Luis Baraldi
- Full name: Luis Fernando Baraldi Briseño
- Country (sports): Mexico
- Born: 21 October 1951 (age 74) Mexico City, Mexico

Singles
- Career record: 0–9
- Highest ranking: No. 323 (17 Jan 1975)

Grand Slam singles results
- French Open: Q2 (1974)
- Wimbledon: Q1 (1973, 1974, 1976)

Doubles
- Career record: 3–5

Grand Slam doubles results
- French Open: 2R (1974)
- Wimbledon: 2R (1973)

= Luis Baraldi =

Mexican tennis player

Luis Fernando Baraldi Briseño (born 21 October 1951) is a Mexican former professional tennis player.

Born in Mexico City, Baraldi won Mexico's junior championship in 1969 and played collegiate tennis for Lamar University from 1970 to 1973. He was a member of Lamar University's 1973 Southland Conference championship side.
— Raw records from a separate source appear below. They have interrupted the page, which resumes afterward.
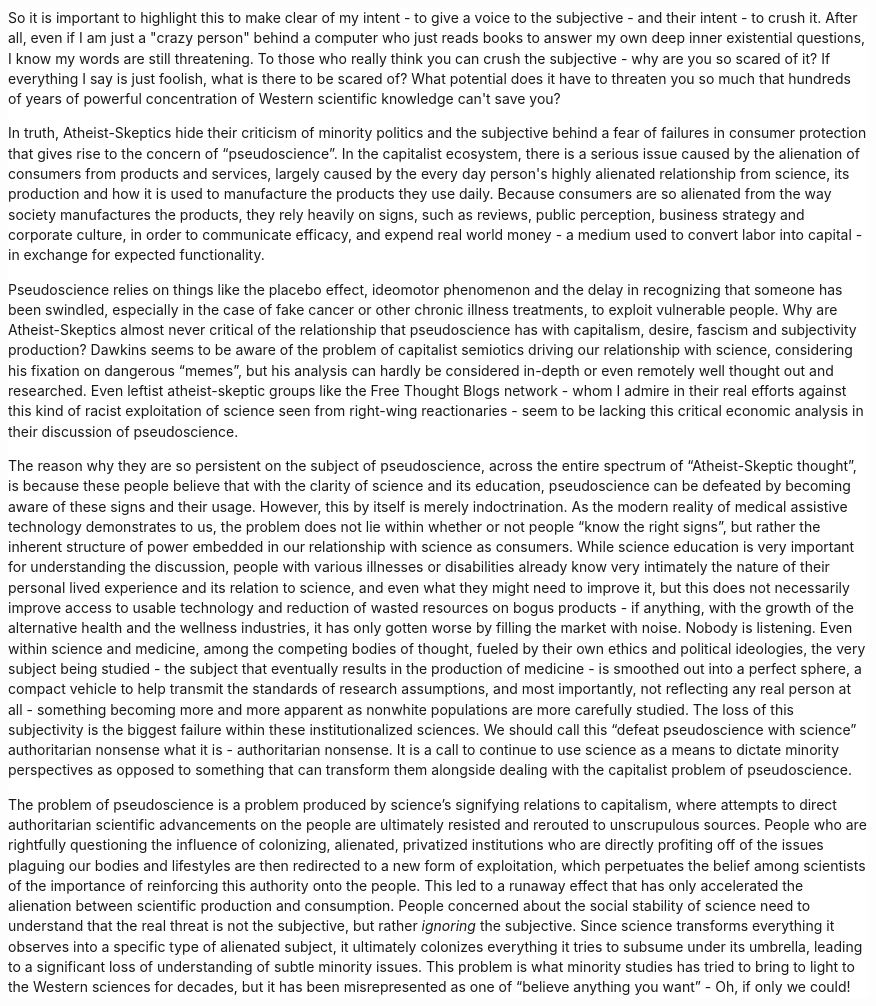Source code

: So it is important to highlight this to make clear of my intent - to give a voice to the subjective - and their intent - to crush it. After all, even if I am just a "crazy person" behind a computer who just reads books to answer my own deep inner existential questions, I know my words are still threatening. To those who really think you can crush the subjective - why are you so scared of it? If everything I say is just foolish, what is there to be scared of? What potential does it have to threaten you so much that hundreds of years of powerful concentration of Western scientific knowledge can't save you? 

In truth, Atheist-Skeptics hide their criticism of minority politics and the subjective behind a fear of failures in consumer protection that gives rise to the concern of “pseudoscience”. In the capitalist ecosystem, there is a serious issue caused by the alienation of consumers from products and services, largely caused by the every day person's highly alienated relationship from science, its production and how it is used to manufacture the products they use daily. Because consumers are so alienated from the way society manufactures the products, they rely heavily on signs, such as reviews, public perception, business strategy and corporate culture, in order to communicate efficacy, and expend real world money - a medium used to convert labor into capital - in exchange for expected functionality.

Pseudoscience relies on things like the placebo effect, ideomotor phenomenon and the delay in recognizing that someone has been swindled, especially in the case of fake cancer or other chronic illness treatments, to exploit vulnerable people. Why are Atheist-Skeptics almost never critical of the relationship that pseudoscience has with capitalism, desire, fascism and subjectivity production? Dawkins seems to be aware of the problem of capitalist semiotics driving our relationship with science, considering his fixation on dangerous “memes”, but his analysis can hardly be considered in-depth or even remotely well thought out and researched. Even leftist atheist-skeptic groups like the Free Thought Blogs network - whom I admire in their real efforts against this kind of racist exploitation of science seen from right-wing reactionaries - seem to be lacking this critical economic analysis in their discussion of pseudoscience.

The reason why they are so persistent on the subject of pseudoscience, across the entire spectrum of “Atheist-Skeptic thought”, is because these people believe that with the clarity of science and its education, pseudoscience can be defeated by becoming aware of these signs and their usage. However, this by itself is merely indoctrination. As the modern reality of medical assistive technology demonstrates to us, the problem does not lie within whether or not people “know the right signs”, but rather the inherent structure of power embedded in our relationship with science as consumers. While science education is very important for understanding the discussion, people with various illnesses or disabilities already know very intimately the nature of their personal lived experience and its relation to science, and even what they might need to improve it, but this does not necessarily improve access to usable technology and reduction of wasted resources on bogus products - if anything, with the growth of the alternative health and the wellness industries, it has only gotten worse by filling the market with noise. Nobody is listening. Even within science and medicine, among the competing bodies of thought, fueled by their own ethics and political ideologies, the very subject being studied - the subject that eventually results in the production of medicine - is smoothed out into a perfect sphere, a compact vehicle to help transmit the standards of research assumptions, and most importantly, not reflecting any real person at all - something becoming more and more apparent as nonwhite populations are more carefully studied. The loss of this subjectivity is the biggest failure within these institutionalized sciences. We should call this “defeat pseudoscience with science” authoritarian nonsense what it is - authoritarian nonsense. It is a call to continue to use science as a means to dictate minority perspectives as opposed to something that can transform them alongside dealing with the capitalist problem of pseudoscience.

The problem of pseudoscience is a problem produced by science’s signifying relations to capitalism, where attempts to direct authoritarian scientific advancements on the people are ultimately resisted and rerouted to unscrupulous sources. People who are rightfully questioning the influence of colonizing, alienated, privatized institutions who are directly profiting off of the issues plaguing our bodies and lifestyles are then redirected to a new form of exploitation, which perpetuates the belief among scientists of the importance of reinforcing this authority onto the people. This led to a runaway effect that has only accelerated the alienation between scientific production and consumption. People concerned about the social stability of science need to understand that the real threat is not the subjective, but rather *ignoring* the subjective. Since science transforms everything it observes into a specific type of alienated subject, it ultimately colonizes everything it tries to subsume under its umbrella, leading to a significant loss of understanding of subtle minority issues. This problem is what minority studies has tried to bring to light to the Western sciences for decades, but it has been misrepresented as one of “believe anything you want” - Oh, if only we could!

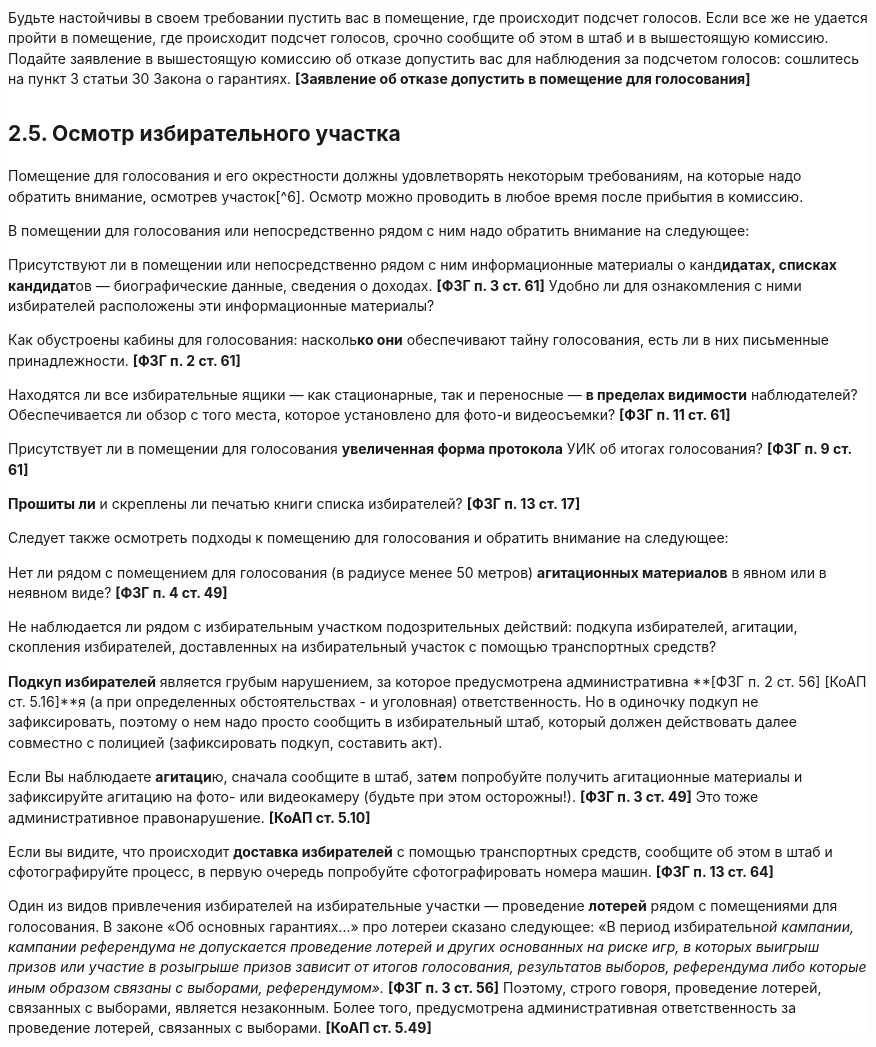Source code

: Будьте настойчивы в своем требовании пустить вас в помещение, где происходит подсчет голосов. Если все же не удается пройти в помещение, где происходит подсчет голосов, срочно сообщите об этом в штаб и в вышестоящую комиссию. Подайте заявление в вышестоящую комиссию об отказе допустить вас для наблюдения за подсчетом голосов: сошлитесь на пункт 3 статьи 30 Закона о гарантиях. **\[Заявление об отказе допустить в помещение для голосования\]**

2.5. Осмотр избирательного участка
----------------------------------

Помещение для голосования и его окрестности должны удовлетворять некоторым требованиям, на которые надо обратить внимание, осмотрев участок[^6]. Осмотр можно проводить в любое время после прибытия в комиссию.

В помещении для голосования или непосредственно рядом с ним надо обратить внимание на следующее:

Присутствуют ли в помещении или непосредственно рядом с ним информационные материалы о канд**идатах, списках кандидат**ов — биографические данные, сведения о доходах. **\[ФЗГ п. 3 ст. 61\]** Удобно ли для ознакомления с ними избирателей расположены эти информационные материалы?

Как обустроены кабины для голосования: насколь**ко они** обеспечивают тайну голосования, есть ли в них письменные принадлежности. **\[ФЗГ п. 2 ст. 61\]**

Находятся ли все избирательные ящики — как стационарные, так и переносные — **в пределах видимости** наблюдателей? Обеспечивается ли обзор с того места, которое установлено для фото-и видеосъемки? **\[ФЗГ п. 11 ст. 61\]**

Присутствует ли в помещении для голосования **увеличенная форма протокола** УИК об итогах голосования? **\[ФЗГ п. 9 ст. 61\]**

**Прошиты ли** и скреплены ли печатью книги списка избирателей? **\[ФЗГ п. 13 ст. 17\]**

Следует также осмотреть подходы к помещению для голосования и обратить внимание на следующее:

Нет ли рядом с помещением для голосования (в радиусе менее 50 метров) **агитационных материалов** в явном или в неявном виде? **\[ФЗГ п. 4 ст. 49\]**

Не наблюдается ли рядом с избирательным участком подозрительных действий: подкупа избирателей, агитации, скопления избирателей, доставленных на избирательный участок с помощью транспортных средств?

**Подкуп избирателей** является грубым нарушением, за которое предусмотрена административна **\[ФЗГ п. 2 ст. 56\] \[КоАП ст. 5.16\]**я (а при определенных обстоятельствах - и уголовная) ответственность. Но в одиночку подкуп не зафиксировать, поэтому о нем надо просто сообщить в избирательный штаб, который должен действовать далее совместно с полицией (зафиксировать подкуп, составить акт).

Если Вы наблюдаете **агитаци**ю, сначала сообщите в штаб, зат**е**м попробуйте получить агитационные материалы и зафиксируйте агитацию на фото- или видеокамеру (будьте при этом осторожны!). **\[ФЗГ п. 3 ст. 49\]** Это тоже административное правонарушение. **\[КоАП ст. 5.10\]**

Если вы видите, что происходит **доставка избирателей** с помощью транспортных средств, сообщите об этом в штаб и сфотографируйте процесс, в первую очередь попробуйте сфотографировать номера машин. **\[ФЗГ п. 13 ст. 64\]**

Один из видов привлечения избирателей на избирательные участки — проведение **лотерей** рядом с помещениями для голосования. В законе «Об основных гарантиях...» про лотереи сказано следующее: «В период избирательн*ой кампании, кампании референдума не допускается проведение лотерей и других основанных на риске игр, в которых выигрыш призов или участие в розыгрыше призов зависит от итогов голосования, результатов выборов, референдума либо которые иным образом связаны с выборами, референдумом».* **\[ФЗГ п. 3 ст. 56\]** Поэтому, строго говоря, проведение лотерей, связанных с выборами, является незаконным. Более того, предусмотрена административная ответственность за проведение лотерей, связанных с выборами. **\[КоАП ст. 5.49\]**
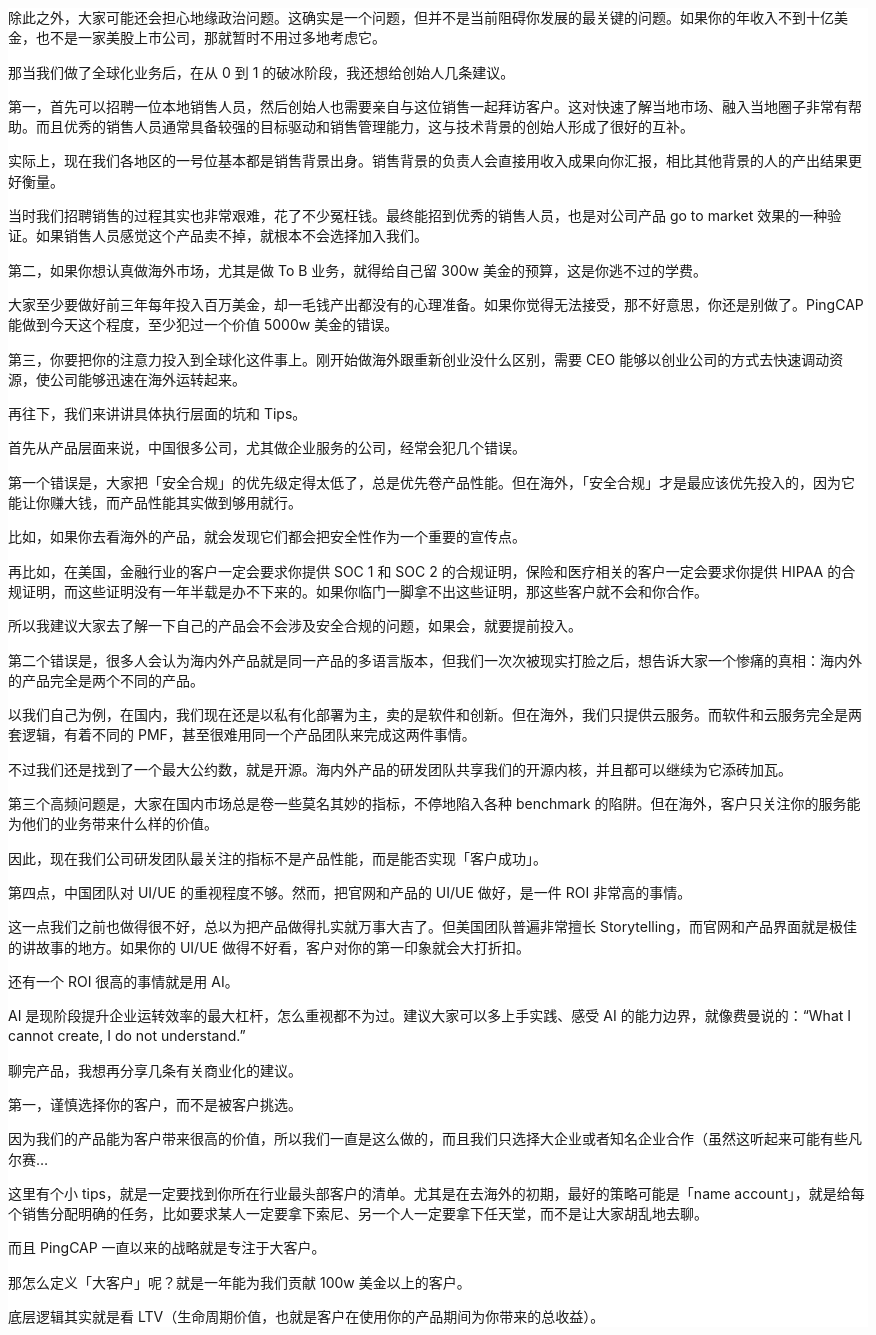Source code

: 除此之外，大家可能还会担心地缘政治问题。这确实是一个问题，但并不是当前阻碍你发展的最关键的问题。如果你的年收入不到十亿美金，也不是一家美股上市公司，那就暂时不用过多地考虑它。

那当我们做了全球化业务后，在从 0 到 1 的破冰阶段，我还想给创始人几条建议。

第一，首先可以招聘一位本地销售人员，然后创始人也需要亲自与这位销售一起拜访客户。这对快速了解当地市场、融入当地圈子非常有帮助。而且优秀的销售人员通常具备较强的目标驱动和销售管理能力，这与技术背景的创始人形成了很好的互补。

实际上，现在我们各地区的一号位基本都是销售背景出身。销售背景的负责人会直接用收入成果向你汇报，相比其他背景的人的产出结果更好衡量。

当时我们招聘销售的过程其实也非常艰难，花了不少冤枉钱。最终能招到优秀的销售人员，也是对公司产品 go to market 效果的一种验证。如果销售人员感觉这个产品卖不掉，就根本不会选择加入我们。

第二，如果你想认真做海外市场，尤其是做 To B 业务，就得给自己留 300w 美金的预算，这是你逃不过的学费。

大家至少要做好前三年每年投入百万美金，却一毛钱产出都没有的心理准备。如果你觉得无法接受，那不好意思，你还是别做了。PingCAP 能做到今天这个程度，至少犯过一个价值 5000w 美金的错误。

第三，你要把你的注意力投入到全球化这件事上。刚开始做海外跟重新创业没什么区别，需要 CEO 能够以创业公司的方式去快速调动资源，使公司能够迅速在海外运转起来。

再往下，我们来讲讲具体执行层面的坑和 Tips。

首先从产品层面来说，中国很多公司，尤其做企业服务的公司，经常会犯几个错误。

第一个错误是，大家把「安全合规」的优先级定得太低了，总是优先卷产品性能。但在海外，「安全合规」才是最应该优先投入的，因为它能让你赚大钱，而产品性能其实做到够用就行。

比如，如果你去看海外的产品，就会发现它们都会把安全性作为一个重要的宣传点。

再比如，在美国，金融行业的客户一定会要求你提供 SOC 1 和 SOC 2 的合规证明，保险和医疗相关的客户一定会要求你提供 HIPAA 的合规证明，而这些证明没有一年半载是办不下来的。如果你临门一脚拿不出这些证明，那这些客户就不会和你合作。

所以我建议大家去了解一下自己的产品会不会涉及安全合规的问题，如果会，就要提前投入。

第二个错误是，很多人会认为海内外产品就是同一产品的多语言版本，但我们一次次被现实打脸之后，想告诉大家一个惨痛的真相：海内外的产品完全是两个不同的产品。

以我们自己为例，在国内，我们现在还是以私有化部署为主，卖的是软件和创新。但在海外，我们只提供云服务。而软件和云服务完全是两套逻辑，有着不同的 PMF，甚至很难用同一个产品团队来完成这两件事情。

不过我们还是找到了一个最大公约数，就是开源。海内外产品的研发团队共享我们的开源内核，并且都可以继续为它添砖加瓦。

第三个高频问题是，大家在国内市场总是卷一些莫名其妙的指标，不停地陷入各种 benchmark 的陷阱。但在海外，客户只关注你的服务能为他们的业务带来什么样的价值。

因此，现在我们公司研发团队最关注的指标不是产品性能，而是能否实现「客户成功」。

第四点，中国团队对 UI/UE 的重视程度不够。然而，把官网和产品的 UI/UE 做好，是一件 ROI 非常高的事情。

这一点我们之前也做得很不好，总以为把产品做得扎实就万事大吉了。但美国团队普遍非常擅长 Storytelling，而官网和产品界面就是极佳的讲故事的地方。如果你的 UI/UE 做得不好看，客户对你的第一印象就会大打折扣。

还有一个 ROI 很高的事情就是用 AI。

AI 是现阶段提升企业运转效率的最大杠杆，怎么重视都不为过。建议大家可以多上手实践、感受 AI 的能力边界，就像费曼说的：“What I cannot create, I do not understand.”

聊完产品，我想再分享几条有关商业化的建议。

第一，谨慎选择你的客户，而不是被客户挑选。

因为我们的产品能为客户带来很高的价值，所以我们一直是这么做的，而且我们只选择大企业或者知名企业合作（虽然这听起来可能有些凡尔赛…

这里有个小 tips，就是一定要找到你所在行业最头部客户的清单。尤其是在去海外的初期，最好的策略可能是「name account」，就是给每个销售分配明确的任务，比如要求某人一定要拿下索尼、另一个人一定要拿下任天堂，而不是让大家胡乱地去聊。

而且 PingCAP 一直以来的战略就是专注于大客户。

那怎么定义「大客户」呢？就是一年能为我们贡献 100w 美金以上的客户。

底层逻辑其实就是看 LTV（生命周期价值，也就是客户在使用你的产品期间为你带来的总收益）。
Following his collegiate tennis career he competed on the professional tour, making doubles main draw appearances at the French Open and Wimbledon Championships. He was ranked as high as number two nationally and had a best word ranking of 323. Between 1973 and 1976 he played seven Davis Cup rubbers for Mexico and won five national doubles championships over the course of his career.

Baraldi, who married tennis player Alina Balbiers, is the CEO of sports and entertainment company Baral Group, Inc.